COMO INDENTIFICAR O LEGÍTIMO BRASILEIRO

O nome, geralmente, diz quem sou e de quem descendo, se sou dominador ou dominado, senhor ou escravo. Ex: José João da Silva, a preposição ‘d’ está informando que esse cidadão pertencia à família Silva. Isto é, o Silva é o nome de alguma família européia que veio para o Brasil Colônia e comprou um escravo e esse passou a pertencer-lhe, por isso da Silva.

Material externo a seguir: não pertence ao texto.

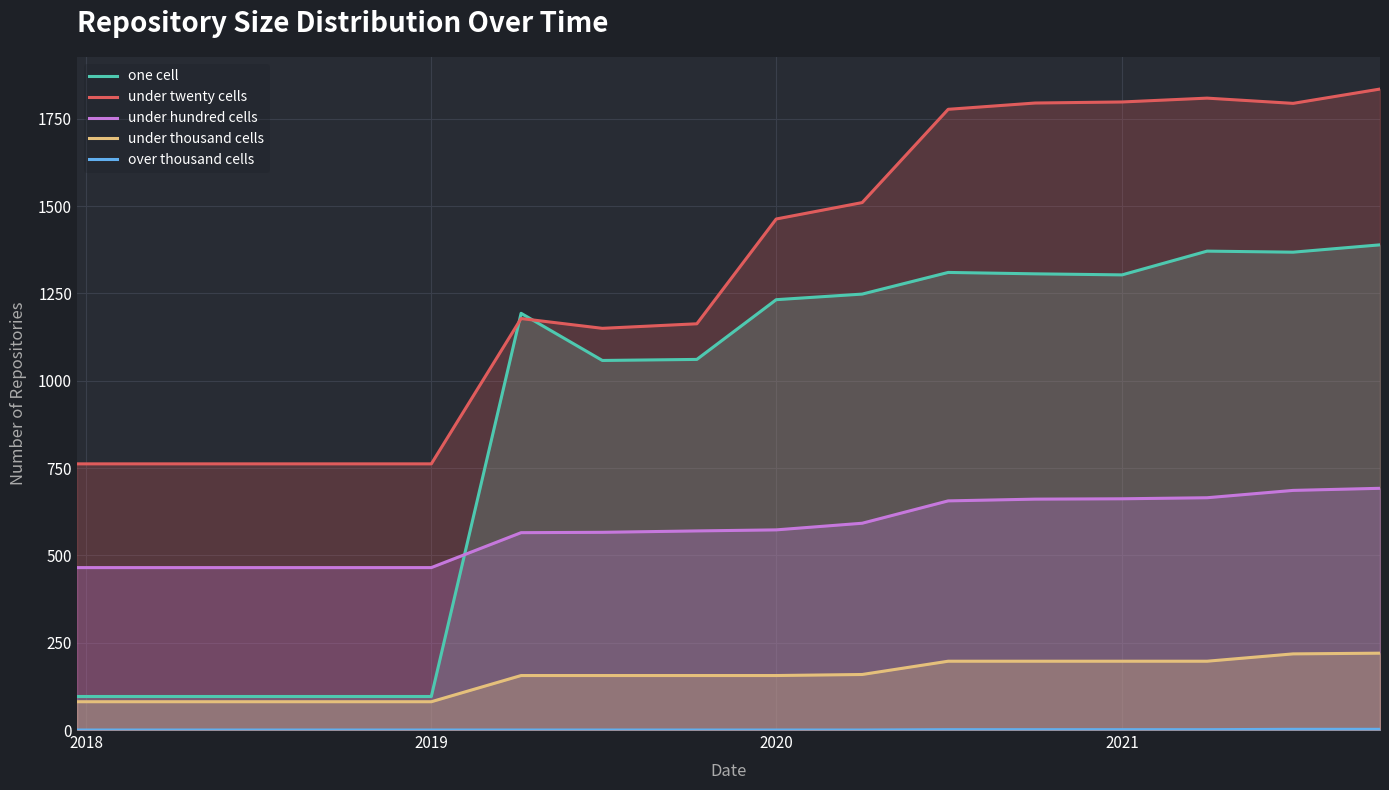

What is the difference between the second highest and minimum values in the under thousand cells series?

137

A mulher brasileira descendente de escravo que casou com um estrangeiro, seus filhos possivelmente perdeu a preposição, nesses casos, é só montar uma pequena árvore genealógica (verificar os nomes dos avos ou descendentes mais distantes) e facilmente encontrarás a verdadeira descendência, se és um verdadeiro brasileiro ou de um dominador que quer a manutenção do Brasil Colônia.